There’s also the problem of over-confidence, and a technical issue with model training. Generally, you don’t want to evaluate your models on the same set of data you’re training them on. That’s like peeking in a hat for your name before drawing one out for a raffle. It’s like being in a room before turning the lights out and telling me what’s in it. In my field, we call this “cheating”—not in the playground sense, but in the “you presume your model knows more than it actually does about the world” sense. This is also why Norpoth can get away (with some people, at least) by saying he didn’t mis-predict some election outcomes—he simply trains a new Primary Model to predict them after he already has the results for them.

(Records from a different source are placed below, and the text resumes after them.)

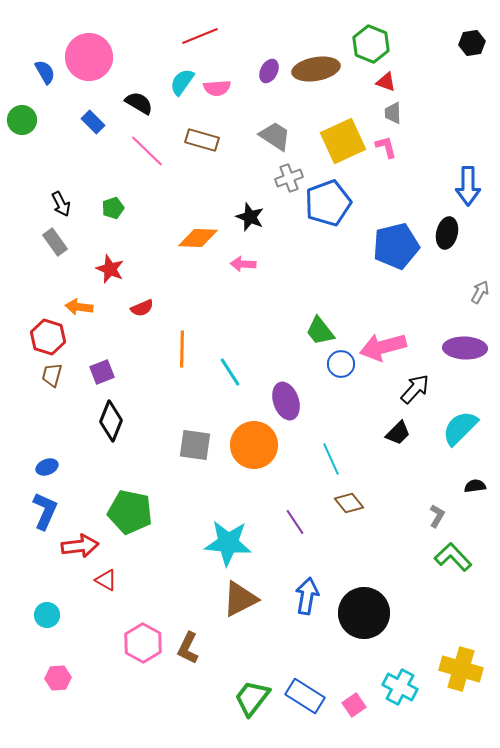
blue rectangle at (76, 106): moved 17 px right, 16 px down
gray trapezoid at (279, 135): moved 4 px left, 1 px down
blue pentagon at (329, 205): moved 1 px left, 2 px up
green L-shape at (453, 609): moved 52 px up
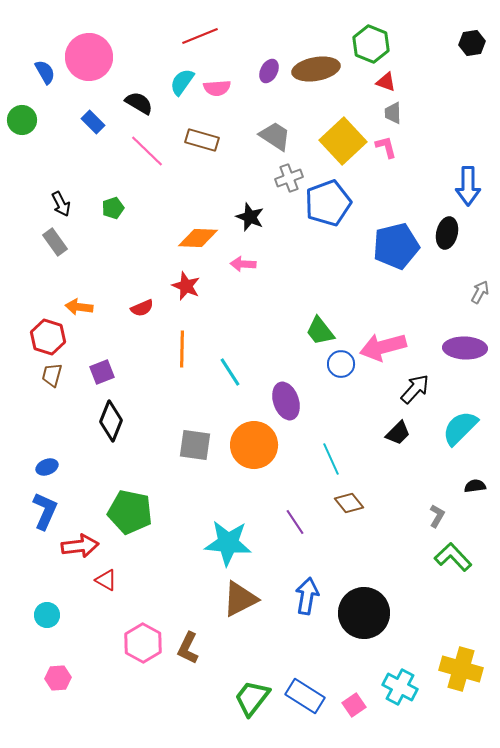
yellow square at (343, 141): rotated 18 degrees counterclockwise
red star at (110, 269): moved 76 px right, 17 px down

This year, Norpoth uses his model to predict that Donald Trump will win 362 electoral votes to Joe Biden’s 176. Honestly, I think such a prediction is laughable. The political gravity is indisputably titled against the president right now. He’s in a much bigger hole than he ever was in 2016.
This is where Norpoth gets into confirmation bias territory with his forecast. Perhaps he’s looking around for other sources of information that seem to justify it’s bold conclusions. So you’ll notice on his website that he begins with a slew of indicators (I would consider them cherry-picked) that suggest the president is a slam-dunk for re-election. He uses a Gallup Poll showing Trump with a 49% approval rating in May. He asserts the coronavirus is good for the president because it makes him look like a wartime president (a fraught claim, to be sure). Only then does he dive into the model, implying the above patterns are evidence for why he is right.
Except, as we’ve shown here, Norpoth’s model is not often right. It is quite often unreliable. Statistically, it is severely flawed. Theoretically, it is lacking. And in presentation, it is constantly in search of confirmatory evidence. In 2016, The Primary Model predicted Donald Trump would win by 5 percentage points—a 7 percentage-point error, or 7 times as large as the error in national polls (and about 2 points over par at the state level).
Curiously, Norpoth has charted a way out for his bold predictions this year. And I don’t blame him! They are certainly bold! The following note appears on his website:
Caution: The massive disruptions caused by the Coronavirus outbreak may prompt me to revise the forecast, especially if there is a crack in Trump support.
Norpoth admitted the same on an appearance with Fox News’s “The Ingraham Angle“ in late May, saying “Unless his approval rating collapses, I don’t think [the coronavirus] will have much bearing on my forecast.”
With the president’s approval rating sagging to near-all-time-lows, and his poll numbers against Joe Biden low and not budging, I do wonder if and how Norpoth will “revise” his model before November.